Laurie works in a similar capacity within the U.S. Department of Defense, developing cultural property protection curricula for military personnel. Using places and features within Rome, she hopes to offer the soldiers from the many countries who attend the NATO Defense College in Rome opportunities to develop a greater appreciation for heritage issues. She expects to bring back examples and lessons learned to military educational institutions in the States.
Italy also offers Laurie an opportunity to learn more about the Carabinieri, the only military force in the world that specifically prepares to offer archaeological site protection. The Carabinieri offered to introduce her to their Command for the Protection of Cultural Patrimony and to visit some of their regional programs, allowing their ideas and methods to be used as examples for U.S. forces. Due to the generosity of the Carabinieri, she has learned far more than she expected, enough hopefully for a book that will introduce their unique organization and extraordinary accomplishments to the English speaking world.
In what she calls her "Rome is the Gateway to the World" program, Laurie is also using the opportunity to live and work in Rome as a base from which to teach and discuss cultural property protection with itnerested audiences from Italy to Jordan and places in between.
From Laurie’s perspective, the biggest challenge of life at the Academy is balancing time for research, writing, teaching, and experiencing the City.
Dr. Laurie Rush has a BA from Indiana University in Bloomington, Indiana, Summa Cum Laude, and an MA and PhD from Northwestern University in Evanston, Illinois where she was a fellow of the University and of the National Science Foundation. She moved to northern New York in 1983 and has been doing museum and archeological work in the area ever since. She was Assistant Director of the Antique Boat Museum in Clayton in the 1980s, set up the archeology curation facility at Fort Drum from 1992-1994, and has been managing the Fort Drum Cultural Resources program since the fall of 1998.

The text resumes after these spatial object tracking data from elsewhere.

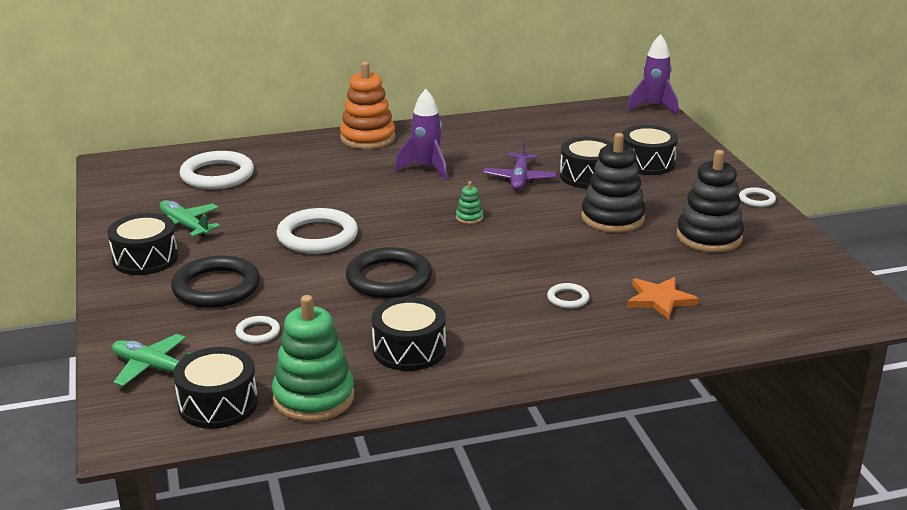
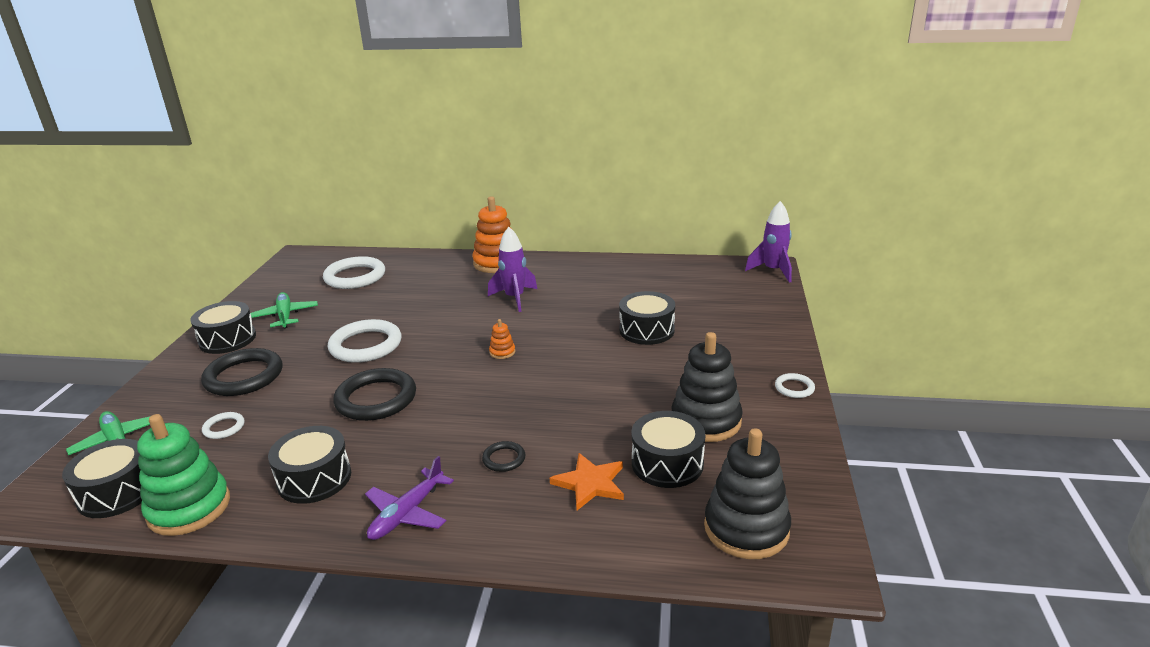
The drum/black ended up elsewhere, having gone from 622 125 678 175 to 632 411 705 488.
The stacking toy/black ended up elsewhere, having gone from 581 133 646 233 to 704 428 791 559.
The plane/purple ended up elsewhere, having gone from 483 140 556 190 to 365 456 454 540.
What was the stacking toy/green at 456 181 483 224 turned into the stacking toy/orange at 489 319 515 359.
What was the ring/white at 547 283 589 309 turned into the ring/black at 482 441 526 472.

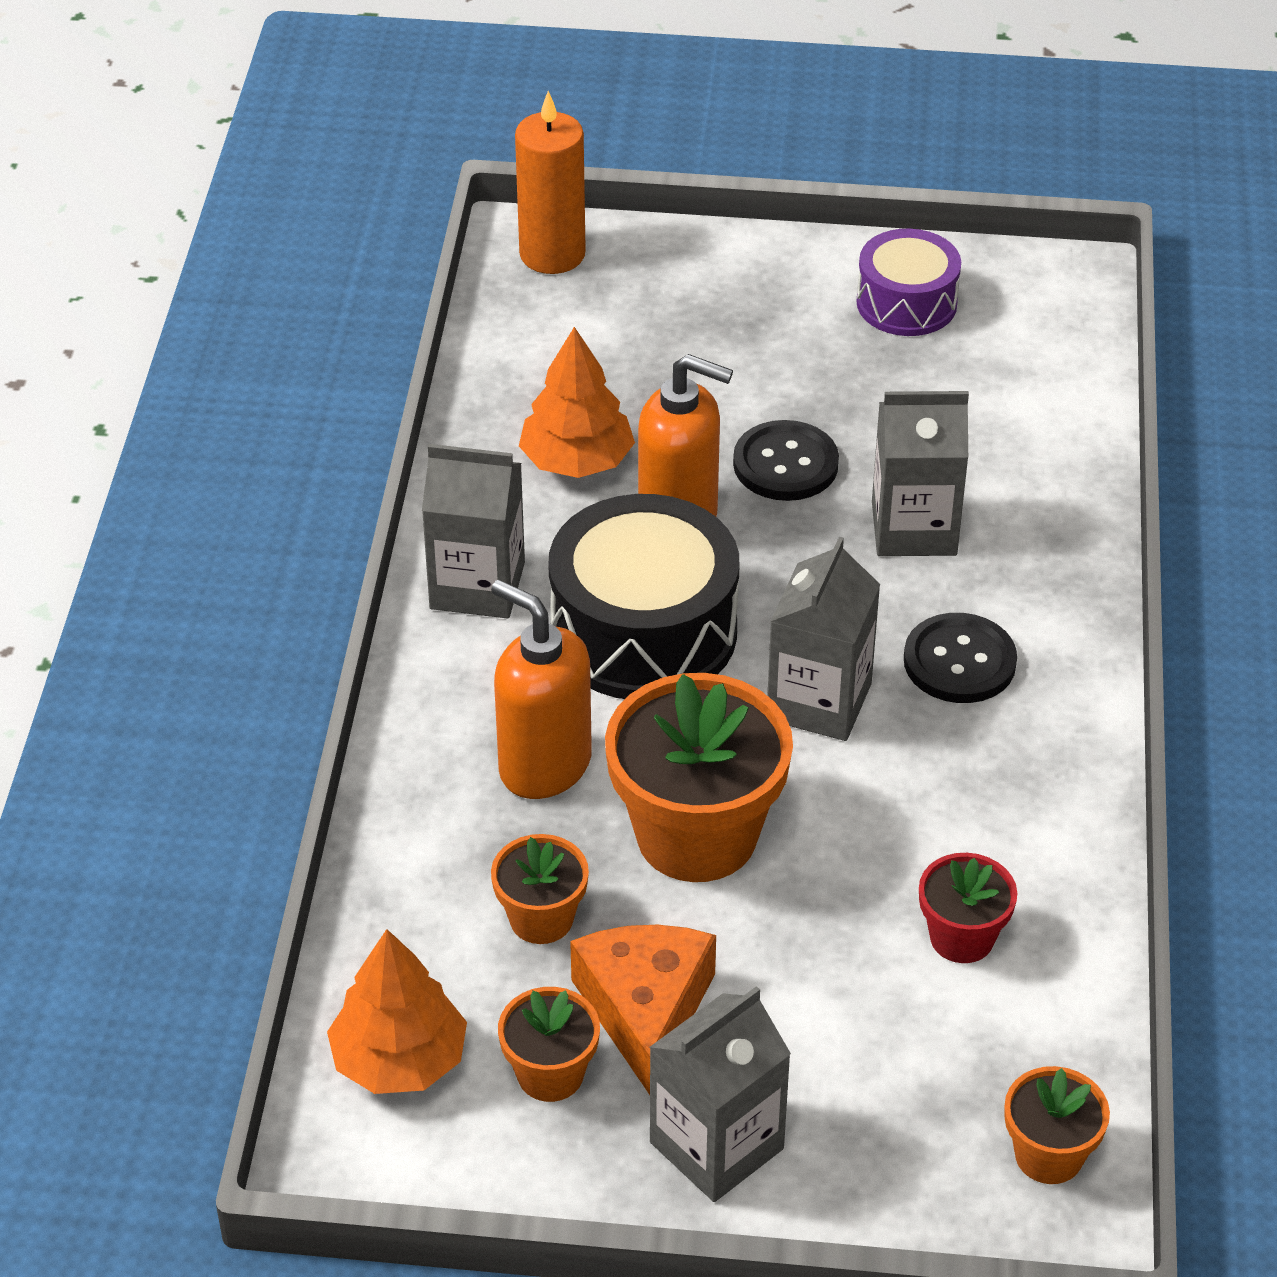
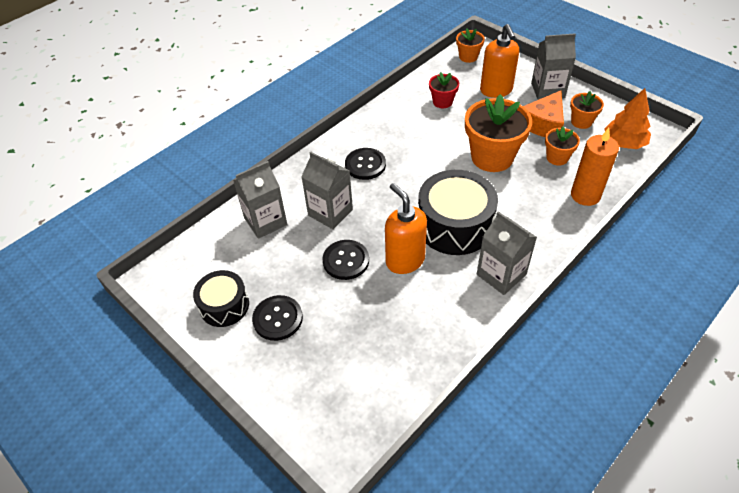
The candle/orange ended up elsewhere, having gone from 515 91 586 274 to 571 128 619 206.
What was the drum/purple at 856 229 961 336 turned into the drum/black at 193 270 249 327.
The second view lost the tree/orange at 519 327 635 478.
The carton/grey ended up elsewhere, having gone from 767 537 880 741 to 233 161 287 239.
The soap dispenser/orange ended up elsewhere, having gone from 491 580 592 799 to 480 24 519 98.
The second view gained the button/black at 252 295 303 341.

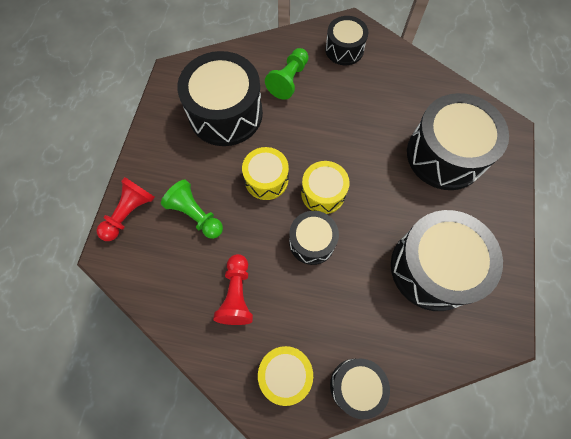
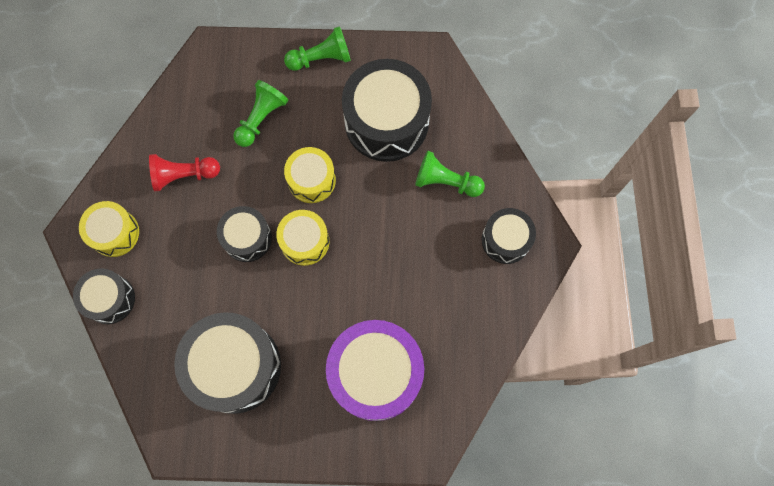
What was the drum/black at 407 93 509 190 turned into the drum/purple at 326 320 424 421.
The second view lost the pawn/red at 96 177 155 241.
The second view gained the pawn/green at 284 26 351 71.

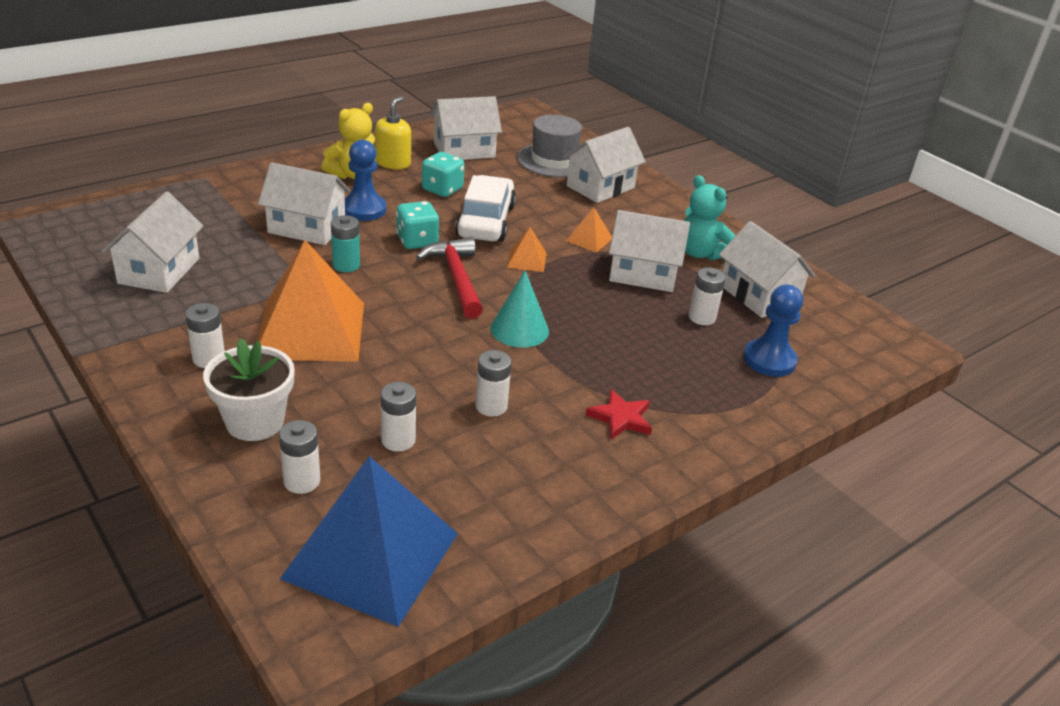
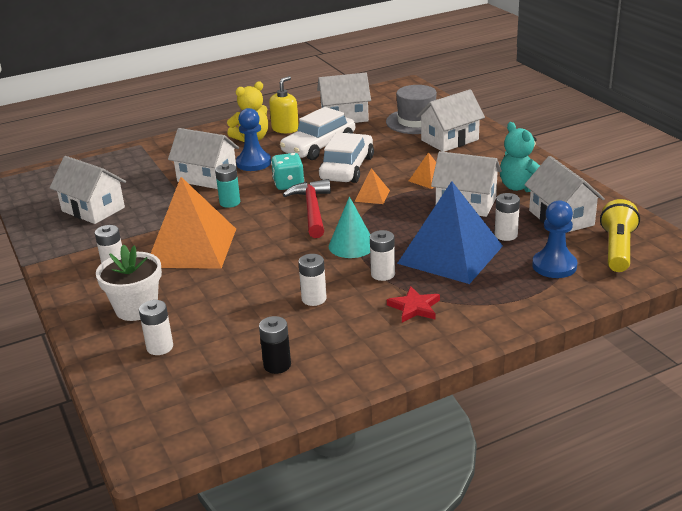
Where the dice/turquoise stood at 422 152 465 197, the car/white came to stand at 280 107 355 160.
The house/white at 101 191 203 293 ended up facing another way, 75 degrees counterclockwise from before.
The battery/white ended up elsewhere, having gone from 381 382 416 452 to 370 230 395 281.
The pyramid/blue ended up elsewhere, having gone from 280 456 458 627 to 397 181 503 284.
The second view gained the flashlight/yellow at 600 199 640 272.
The second view gained the battery/black at 259 316 291 374.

Teams working with Dr. Rush have discovered over one hundred fifty Native American archeological sites on Fort Drum including one dating back over 10,000 years and another documenting earliest French contact in the region. Her research on the possibility for paleo-maritime culture in the Great Lakes has been recognized by eminent archaeologists as having potential for better understanding of the peopling of the Americas. As part of her Fort Drum responsibilities Dr. Rush also established consultation partnerships between the installation and three Haudenosaunee Nations, the Oneida Indian Nation, the Onondaga Nation, and the St. Regis Mohawk Tribe.
Dr. Rush is the Booth Family Rome Prize winner for 2010-2011 in Historic Preservation at the American Academy in Rome. She is also winner of numerous military and collegial awards including the 2007 Chairman's Award for Federal Achievement in Historic Preservation, the 2009 Register of Professional Archaeologists Distinguished Service to the Field, and in 2007 and 2009 Manager of the Best Cultural Resources Program and Team in the US Department of Defense. Dr. Rush also recently served on the American Anthropology Association Ad Hoc Commission on the Ethics of Engaging with the Security and Intelligence Communities.
In 2009, Major General Oates requested that Dr. Rush serve as the military liaison for the successful return of the Ancient City of Ur to Iraqi stewardship, and in 2010, Dr. Rush traveled to Kabul with Central Command personnel to participate in Environmental Shuras and to meet with the Director General of Heritage for the Islamic Republic of Afghanistan and US State Department officials on behalf of establishing increased awareness and military partnership for preservation projects in Kabul and Mes Aynak.
As the Director of the In Theater Heritage Training Program for Deploying Personnel, Dr. Rush has helped to establish a partnership between the Archaeology Institute of America and the Department of Defense. This project, funded by the OSD Legacy Resource Management Program and implemented in cooperation with Colorado State University, produced archaeology awareness playing cards for Iraq, Afghanistan, and Egypt; Soldier pocket cards in multiple languages; replica archaeological sites for military training; educational presentations for military personnel; and archaeology construction checklists. She is now also working toward improved archaeology mapping for military planning and military guidelines for stability operations in archaeologically sensitive areas. She is editor of the recently released volume, Archaeology, Cultural Property, and the Military.